June 30, 2015
Number of mobile workers in US will exceed 105 million by 2020
Mobile workers will account for nearly three quarters (72.3 percent) of the US workforce by 2020, thanks to the increasing affordability of smartphones and tablets and  growing acceptance of corporate Bring Your Own Device (BYOD) schemes. According to a new forecast from International Data Corporation (IDC), the US mobile worker population will grow at a steady rate over the next five years, increasing from 96.2 million in 2015 to 105.4 million in 2020. Innovations in technology such as biometric readers, wearables, voice control, near-field communications (NFC), and augmented reality are already increasing productivity and enabling workers to work in completely new ways.

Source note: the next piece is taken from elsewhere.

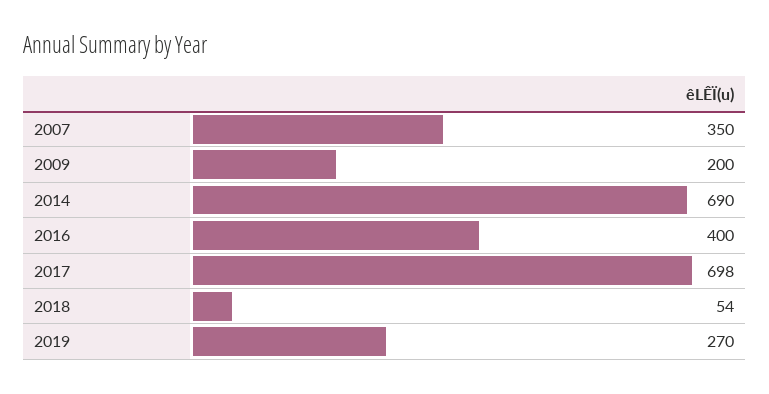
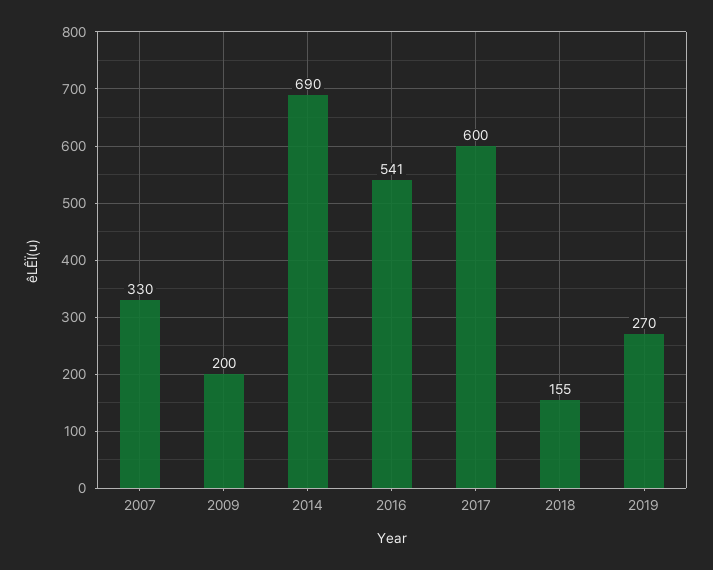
2007: 350 -> 330
2016: 400 -> 541
2017: 698 -> 600
2018: 54 -> 155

In a recent IDC survey, 69.1 percent of those responsible for managing mobility within their organisation had seen a reduction in costs as a result of implementing BYOD programmes.
“Mobility has become synonymous with productivity both inside and outside the workplace, and the mass adoption of mobile technology in the United States has cultivated an environment where workers expect to leverage mobile technology at work,” said Bryan Bassett, research analyst, Mobile Enterprise Device Solutions at IDC. “This expectation will be supplemented by new solutions specifically intended to manage the challenges associated with the growing needs of the mobile workforce.”
Key findings from IDC’s mobile worker forecast include:
- Office-based and non-office-based mobile worker populations will stay in relative balance to one another throughout the forecast, with non-office-based mobile workers representing more than two thirds of the total mobile worker population.
- Manufacturing, construction, retail and healthcare workers are inherently more mobile and these industries are expected to see faster growth in their mobile worker population than other vertical markets over the forecast period.
IDC defines office-based mobile workers as those whose primary workplace is an office environment, including both corporate and home locations. This category includes mobile professionals, occasionally mobile workers, mobile non-travellers, and telecommuters. Non-office-based mobile workers are those whose primary workplace is on location or in the field, not in an office environment. The two types of non-office-based mobile workers are mobile field workers and mobile on-location workers.